Malcolm Owen On April 25, 2003 at 7:36 am

When you’re fragging away on your First Person Shooter of choice, have you ever thought about putting down your caffeine based drink? This is a serious question that many people won’t have thought about before, and don’t usually bother even considering in the first place.
Energy drinks and stimulation products all say that they make you more alert and therefore sharper when combating online, and many people will defend their usage. This short scribble is not to denounce the views of Red-Bull evangelists at all, indeed I am in fact one of them. This is more a pondering over whether there is any point in using them at all in the first place.

The first question that people have when they look at these energy drinks is "What kind of effects will they have on me?" closely followed by "Do they taste nice?"
The back of a can of your beverage of choice usually gives a good idea of what is going on, and what are in these things. My example is that of Lucozade Solstis, where it says the "combination of fast acting glucose and caffeine is designed to boost alertness and concentration". In general, this sounds like a good thing to drink when gaming. You need awareness to find where the opponents are, and you need concentration to work out what they are doing and how to counter it.
If you are uncertain of what is available on the market, just walk down the aisle of your local supermarket’s drinks section and choose a drink at random.
There’s also a tablet available that may up your game, available at which labels itself as "an optimal energy supplement, designed to bring gamers and athletes to the peak of their ability". In a similar way as the spam you will have received talk about ‘extending your member’ by various lengths using special tablets, this focuses your mind and makes your brain more "active" by taking a few tablets. It isn’t a bad idea either, especially if it can make the more unfocused in our society focused more than before, helping college students and gamers alike. Unfortunately, it isn’t in widespread use as of yet, and because of this I am ignoring it for the rest of this article.

Professional Gaming
A career in professional gaming tournaments and contests for prizes is looking even more promising for many people of all ages and abilities, and in this hugely competitive area everyone is searching for new ways to get ahead of their opponents, much like the athletes of today do. Most of the advantages available to the gamer involve training and memorising the games being played, but energy drinks are increasing in their usage in the gaming fraternity. If it can be proved that a single can of Lucozade could change the outcome of an important match, would it be frowned upon like steroids in the Olympics, under the creed "Winners don’t use Drugs"?
The arguments for and against drinking these and stimulating your mind are clear. Some say that coffee contains caffeine, and since coffee isn’t banned in everyday usage why should brain supplements be frowned upon? Many of them use Guarana and Ginseng, and even more use caffeine, and that’s just the tip of the iceberg. Many normal, everyday products contain these and more, creating problems if such a rule did get created. In the athletic events today, there are stories of people being disqualified after having too much testosterone in their bloodstream, with the sole reason behind that being the act of sex they had with their partners the night before. This could be seen as going a bit over the boundaries of decency and common sense, but this is still a breach of the rules of normal body chemistry levels. Even by this silly example, by taking a rule such as that as law, it would take the fun out of your life, purely because your sporting activities demand it. Imagine choosing between making love to a beautiful woman (or a handsome man) and what effectively becomes your job. If the rules banned alcohol as well would you give up the bar? No. Neither would I.
Others disagree to this way of thinking, staying on the tone of gaming being a contest of minds, and not a contest of whoever happens to drink the most Mountain Dew beforehand. Unsurprisingly, most people are choosing to shy away from this ideology, because quite frankly it is pathetic and boring to live by.

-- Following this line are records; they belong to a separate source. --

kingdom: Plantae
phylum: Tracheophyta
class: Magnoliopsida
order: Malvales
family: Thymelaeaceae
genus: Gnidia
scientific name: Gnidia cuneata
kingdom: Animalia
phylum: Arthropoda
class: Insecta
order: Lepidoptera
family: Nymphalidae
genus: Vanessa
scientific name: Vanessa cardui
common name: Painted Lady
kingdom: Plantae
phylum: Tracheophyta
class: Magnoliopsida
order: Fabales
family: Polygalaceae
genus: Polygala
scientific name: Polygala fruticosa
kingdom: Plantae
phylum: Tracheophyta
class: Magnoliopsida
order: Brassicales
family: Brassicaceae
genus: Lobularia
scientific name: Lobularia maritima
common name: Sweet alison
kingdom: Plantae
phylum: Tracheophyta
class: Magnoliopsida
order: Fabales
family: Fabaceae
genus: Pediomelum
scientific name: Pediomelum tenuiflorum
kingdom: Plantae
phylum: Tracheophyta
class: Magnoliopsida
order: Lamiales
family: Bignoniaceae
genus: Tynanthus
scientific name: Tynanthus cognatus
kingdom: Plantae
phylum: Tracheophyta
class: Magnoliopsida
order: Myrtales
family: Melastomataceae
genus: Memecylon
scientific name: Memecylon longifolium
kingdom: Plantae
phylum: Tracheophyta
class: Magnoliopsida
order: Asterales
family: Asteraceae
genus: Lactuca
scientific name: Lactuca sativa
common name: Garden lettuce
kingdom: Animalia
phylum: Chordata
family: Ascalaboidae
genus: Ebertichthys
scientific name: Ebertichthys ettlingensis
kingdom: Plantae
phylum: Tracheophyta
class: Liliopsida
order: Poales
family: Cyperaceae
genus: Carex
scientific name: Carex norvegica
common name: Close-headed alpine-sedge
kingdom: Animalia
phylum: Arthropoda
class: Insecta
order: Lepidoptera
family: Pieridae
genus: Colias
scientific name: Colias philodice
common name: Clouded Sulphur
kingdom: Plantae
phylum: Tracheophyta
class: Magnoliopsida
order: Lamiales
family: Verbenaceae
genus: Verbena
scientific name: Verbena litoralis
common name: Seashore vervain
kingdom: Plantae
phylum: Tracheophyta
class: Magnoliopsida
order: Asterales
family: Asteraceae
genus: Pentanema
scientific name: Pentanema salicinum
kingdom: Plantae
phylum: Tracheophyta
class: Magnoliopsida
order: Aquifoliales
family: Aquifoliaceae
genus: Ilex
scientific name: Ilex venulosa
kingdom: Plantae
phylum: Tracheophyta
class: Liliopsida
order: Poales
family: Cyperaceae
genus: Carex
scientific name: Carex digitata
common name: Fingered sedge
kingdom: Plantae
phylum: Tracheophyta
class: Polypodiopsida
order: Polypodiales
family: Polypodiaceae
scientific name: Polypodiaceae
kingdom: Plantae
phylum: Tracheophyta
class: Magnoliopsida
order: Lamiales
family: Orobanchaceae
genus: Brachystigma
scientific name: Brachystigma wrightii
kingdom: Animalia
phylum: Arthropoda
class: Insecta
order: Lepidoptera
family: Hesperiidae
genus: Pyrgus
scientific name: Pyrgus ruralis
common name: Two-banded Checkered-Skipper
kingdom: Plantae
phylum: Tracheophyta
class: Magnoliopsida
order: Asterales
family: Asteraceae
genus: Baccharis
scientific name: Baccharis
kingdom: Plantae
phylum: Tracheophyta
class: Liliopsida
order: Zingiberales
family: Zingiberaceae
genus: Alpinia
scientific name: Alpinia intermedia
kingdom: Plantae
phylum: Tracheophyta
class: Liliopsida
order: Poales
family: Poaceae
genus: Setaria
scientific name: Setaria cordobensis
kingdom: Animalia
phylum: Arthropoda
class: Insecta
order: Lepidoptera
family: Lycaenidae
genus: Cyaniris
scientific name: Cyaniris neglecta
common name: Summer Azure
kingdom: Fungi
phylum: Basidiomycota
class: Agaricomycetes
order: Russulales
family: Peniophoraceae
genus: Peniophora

Maybe we are overusing these products a bit. An example would be drinking coffee constantly. After some time, the body will adapt to the inclusion of caffeine in the system, and so it will work as if it doesn’t exist, but still continue using it. If suddenly, coffee wasn’t being taken, the human anatomy will suddenly feel sloth, as it’s dependence of caffeine hadn’t taken into account the withdrawal of supply. This is a sign of addiction, when your body can’t bear to live without something it is used to getting. You can easily see the effect that happens when a 20-a-day smoker goes cold turkey for a while. If the increased stress from the subject doesn’t make you notice, then maybe the fact that they are throttling your neck might be more of a clue.
In which case, I have a suggestion. This may sound radical and possibly "ludicrous", but it’s just an idea. Stop drinking the stuff. I have found that drinking a Red Bull substitute is far more potent on someone who doesn’t drink them regularly than with a constant user. People could argue that the person whom does partake in it has a far higher scoring capability on average compared to the non-user, but if you are looking specifically at the change between normal and after drinking, you will see a much higher change in the non-user than the other. The idea of this is simple – If you avoid drinking stimulants and you raise your game to a high enough level to be comparatively the same as that when you ARE drinking them, what would your score be if you suddenly DID drink a can or two? In basic logic, this can only be a good thing.

Why not try this out? I mean, you have nothing to lose, and possibly a lot to gain by this.